YOUR OBJECTIVE: Where a line below holds the string "bottom", that line goes into the answer.

DATA RECORDS:
• • •

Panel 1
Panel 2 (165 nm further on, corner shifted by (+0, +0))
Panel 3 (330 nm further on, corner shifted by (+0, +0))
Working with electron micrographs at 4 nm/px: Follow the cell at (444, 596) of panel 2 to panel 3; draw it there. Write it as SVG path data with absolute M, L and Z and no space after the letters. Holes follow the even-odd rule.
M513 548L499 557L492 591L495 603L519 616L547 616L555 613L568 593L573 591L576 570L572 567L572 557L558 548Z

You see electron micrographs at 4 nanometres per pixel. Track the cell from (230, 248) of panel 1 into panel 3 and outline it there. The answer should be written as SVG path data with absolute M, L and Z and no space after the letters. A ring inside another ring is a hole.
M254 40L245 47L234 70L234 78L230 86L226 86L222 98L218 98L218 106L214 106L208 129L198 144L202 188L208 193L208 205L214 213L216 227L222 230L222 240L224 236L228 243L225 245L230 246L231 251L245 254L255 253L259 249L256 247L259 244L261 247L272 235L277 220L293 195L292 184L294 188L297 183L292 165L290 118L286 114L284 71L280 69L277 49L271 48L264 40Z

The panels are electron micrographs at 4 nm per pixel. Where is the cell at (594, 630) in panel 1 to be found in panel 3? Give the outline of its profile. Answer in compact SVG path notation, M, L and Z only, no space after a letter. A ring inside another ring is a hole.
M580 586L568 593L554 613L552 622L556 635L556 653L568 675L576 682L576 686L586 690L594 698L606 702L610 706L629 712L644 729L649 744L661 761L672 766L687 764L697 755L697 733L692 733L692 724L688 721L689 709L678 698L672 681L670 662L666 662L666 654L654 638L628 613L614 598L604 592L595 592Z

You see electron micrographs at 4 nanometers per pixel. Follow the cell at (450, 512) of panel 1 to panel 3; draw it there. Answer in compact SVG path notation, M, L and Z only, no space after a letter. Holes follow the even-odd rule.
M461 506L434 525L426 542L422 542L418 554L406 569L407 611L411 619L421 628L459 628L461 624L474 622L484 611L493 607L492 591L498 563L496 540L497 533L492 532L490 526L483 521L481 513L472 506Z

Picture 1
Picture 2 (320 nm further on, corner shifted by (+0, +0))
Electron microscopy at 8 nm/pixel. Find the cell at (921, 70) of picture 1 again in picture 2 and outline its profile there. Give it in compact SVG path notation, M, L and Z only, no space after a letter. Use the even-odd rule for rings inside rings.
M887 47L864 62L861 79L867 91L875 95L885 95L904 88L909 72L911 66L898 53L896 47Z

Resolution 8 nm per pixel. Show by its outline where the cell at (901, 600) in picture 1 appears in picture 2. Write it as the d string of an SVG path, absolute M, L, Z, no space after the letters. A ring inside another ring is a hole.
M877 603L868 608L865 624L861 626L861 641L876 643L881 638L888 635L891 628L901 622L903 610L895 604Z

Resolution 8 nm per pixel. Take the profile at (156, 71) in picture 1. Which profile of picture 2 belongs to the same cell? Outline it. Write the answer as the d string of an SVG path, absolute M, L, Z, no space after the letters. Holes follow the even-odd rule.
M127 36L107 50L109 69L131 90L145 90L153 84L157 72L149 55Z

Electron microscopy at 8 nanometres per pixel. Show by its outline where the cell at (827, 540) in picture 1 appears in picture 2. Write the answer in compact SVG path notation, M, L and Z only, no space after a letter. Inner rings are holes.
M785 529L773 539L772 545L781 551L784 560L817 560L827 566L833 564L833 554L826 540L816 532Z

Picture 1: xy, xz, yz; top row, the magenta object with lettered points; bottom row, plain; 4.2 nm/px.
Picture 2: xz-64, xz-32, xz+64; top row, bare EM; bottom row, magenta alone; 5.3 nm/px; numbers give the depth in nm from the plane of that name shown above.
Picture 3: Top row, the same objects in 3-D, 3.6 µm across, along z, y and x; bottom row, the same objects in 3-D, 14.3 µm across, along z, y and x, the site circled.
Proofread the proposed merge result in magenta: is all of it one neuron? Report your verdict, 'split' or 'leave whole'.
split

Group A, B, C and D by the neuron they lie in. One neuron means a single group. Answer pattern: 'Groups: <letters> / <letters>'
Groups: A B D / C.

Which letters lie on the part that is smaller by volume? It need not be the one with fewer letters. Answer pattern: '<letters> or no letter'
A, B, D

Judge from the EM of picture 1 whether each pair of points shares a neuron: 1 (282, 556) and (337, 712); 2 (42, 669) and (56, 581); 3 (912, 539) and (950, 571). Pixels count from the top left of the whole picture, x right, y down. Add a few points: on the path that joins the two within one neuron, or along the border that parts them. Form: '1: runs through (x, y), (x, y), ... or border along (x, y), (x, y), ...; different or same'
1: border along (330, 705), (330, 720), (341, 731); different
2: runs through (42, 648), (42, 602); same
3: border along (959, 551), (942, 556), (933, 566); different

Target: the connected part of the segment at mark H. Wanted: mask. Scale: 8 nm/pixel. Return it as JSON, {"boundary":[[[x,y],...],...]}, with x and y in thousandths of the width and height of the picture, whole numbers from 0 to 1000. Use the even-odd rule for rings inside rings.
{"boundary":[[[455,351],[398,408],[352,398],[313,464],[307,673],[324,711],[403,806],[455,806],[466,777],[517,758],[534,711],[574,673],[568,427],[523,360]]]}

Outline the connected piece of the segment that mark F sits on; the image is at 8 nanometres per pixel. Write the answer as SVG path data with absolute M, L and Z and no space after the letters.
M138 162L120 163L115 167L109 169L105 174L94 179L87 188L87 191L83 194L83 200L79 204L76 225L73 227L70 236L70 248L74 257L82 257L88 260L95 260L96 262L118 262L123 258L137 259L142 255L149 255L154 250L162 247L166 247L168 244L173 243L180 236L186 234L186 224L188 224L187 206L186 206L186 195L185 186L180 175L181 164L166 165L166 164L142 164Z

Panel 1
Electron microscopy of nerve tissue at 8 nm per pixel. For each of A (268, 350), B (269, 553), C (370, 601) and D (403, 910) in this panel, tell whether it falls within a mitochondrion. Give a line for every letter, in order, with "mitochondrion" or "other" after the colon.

• • •

RESPONSE AREA:
Picture 1: xy, xz, yz; top row, the magenta object with lettered points; bottom row, plain; 4.2 nm/px.
Picture 2: xz-64, xz-32, xz+64; top row, bare EM; bottom row, magenta alone; 5.3 nm/px; numbers give the depth in nm from the plane of that name shown above.
Picture 3: Top row, the same objects in 3-D, 3.6 µm across, along z, y and x; bottom row, the same objects in 3-D, 14.3 µm across, along z, y and x, the site circled.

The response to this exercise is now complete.